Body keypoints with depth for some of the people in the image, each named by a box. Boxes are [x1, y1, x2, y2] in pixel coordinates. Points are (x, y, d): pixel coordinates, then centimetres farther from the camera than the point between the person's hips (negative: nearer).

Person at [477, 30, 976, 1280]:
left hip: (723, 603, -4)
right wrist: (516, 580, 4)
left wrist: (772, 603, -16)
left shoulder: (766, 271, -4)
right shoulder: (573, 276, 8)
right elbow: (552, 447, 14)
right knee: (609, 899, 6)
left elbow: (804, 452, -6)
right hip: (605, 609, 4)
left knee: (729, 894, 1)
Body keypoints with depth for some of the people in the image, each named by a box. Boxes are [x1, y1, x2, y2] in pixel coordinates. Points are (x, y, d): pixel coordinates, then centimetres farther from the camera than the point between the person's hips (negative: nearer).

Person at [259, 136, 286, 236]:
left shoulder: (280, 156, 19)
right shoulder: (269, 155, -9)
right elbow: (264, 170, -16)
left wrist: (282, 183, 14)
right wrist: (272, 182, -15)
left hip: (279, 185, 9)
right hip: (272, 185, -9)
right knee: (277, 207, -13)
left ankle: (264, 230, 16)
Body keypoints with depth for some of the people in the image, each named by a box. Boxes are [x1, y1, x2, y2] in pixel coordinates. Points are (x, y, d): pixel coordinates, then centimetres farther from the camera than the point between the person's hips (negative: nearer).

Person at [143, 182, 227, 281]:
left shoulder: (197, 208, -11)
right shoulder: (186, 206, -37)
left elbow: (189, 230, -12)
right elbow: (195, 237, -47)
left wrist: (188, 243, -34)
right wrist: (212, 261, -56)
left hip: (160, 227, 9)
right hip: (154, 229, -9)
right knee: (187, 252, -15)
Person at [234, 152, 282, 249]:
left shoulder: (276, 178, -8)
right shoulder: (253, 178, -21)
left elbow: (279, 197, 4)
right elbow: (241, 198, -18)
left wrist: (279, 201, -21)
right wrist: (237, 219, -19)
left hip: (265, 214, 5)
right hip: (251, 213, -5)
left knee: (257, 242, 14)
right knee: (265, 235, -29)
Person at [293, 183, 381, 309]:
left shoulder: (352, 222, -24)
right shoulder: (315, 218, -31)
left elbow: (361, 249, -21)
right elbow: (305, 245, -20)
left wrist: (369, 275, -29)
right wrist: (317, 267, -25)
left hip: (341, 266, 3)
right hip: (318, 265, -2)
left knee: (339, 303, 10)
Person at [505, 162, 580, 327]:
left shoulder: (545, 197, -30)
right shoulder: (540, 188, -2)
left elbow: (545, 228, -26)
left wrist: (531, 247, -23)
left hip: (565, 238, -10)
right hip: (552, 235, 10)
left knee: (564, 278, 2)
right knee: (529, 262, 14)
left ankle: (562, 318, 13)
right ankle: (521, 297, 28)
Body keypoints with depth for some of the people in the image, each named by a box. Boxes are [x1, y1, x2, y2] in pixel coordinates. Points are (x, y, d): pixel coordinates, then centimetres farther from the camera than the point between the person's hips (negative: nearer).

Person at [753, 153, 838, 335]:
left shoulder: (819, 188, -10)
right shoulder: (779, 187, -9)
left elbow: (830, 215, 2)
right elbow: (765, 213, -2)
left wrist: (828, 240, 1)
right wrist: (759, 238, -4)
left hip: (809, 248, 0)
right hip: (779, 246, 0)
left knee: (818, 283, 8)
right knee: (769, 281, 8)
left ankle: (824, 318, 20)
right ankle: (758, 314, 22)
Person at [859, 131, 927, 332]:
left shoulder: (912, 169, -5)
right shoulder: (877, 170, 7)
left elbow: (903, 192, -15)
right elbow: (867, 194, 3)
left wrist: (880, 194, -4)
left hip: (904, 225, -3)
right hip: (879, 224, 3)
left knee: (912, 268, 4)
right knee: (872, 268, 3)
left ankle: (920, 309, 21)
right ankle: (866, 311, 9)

.....

== What is required ==
Could you rewrite the entries above, starting with the line containing "left hip: (904, 225, -3)" and going on through the last line of the entries, so that "ankle" becomes "heel" and nothing else changes?

== Exercise solution ==
left hip: (904, 225, -3)
right hip: (879, 224, 3)
left knee: (912, 268, 4)
right knee: (872, 268, 3)
left heel: (920, 309, 21)
right heel: (866, 311, 9)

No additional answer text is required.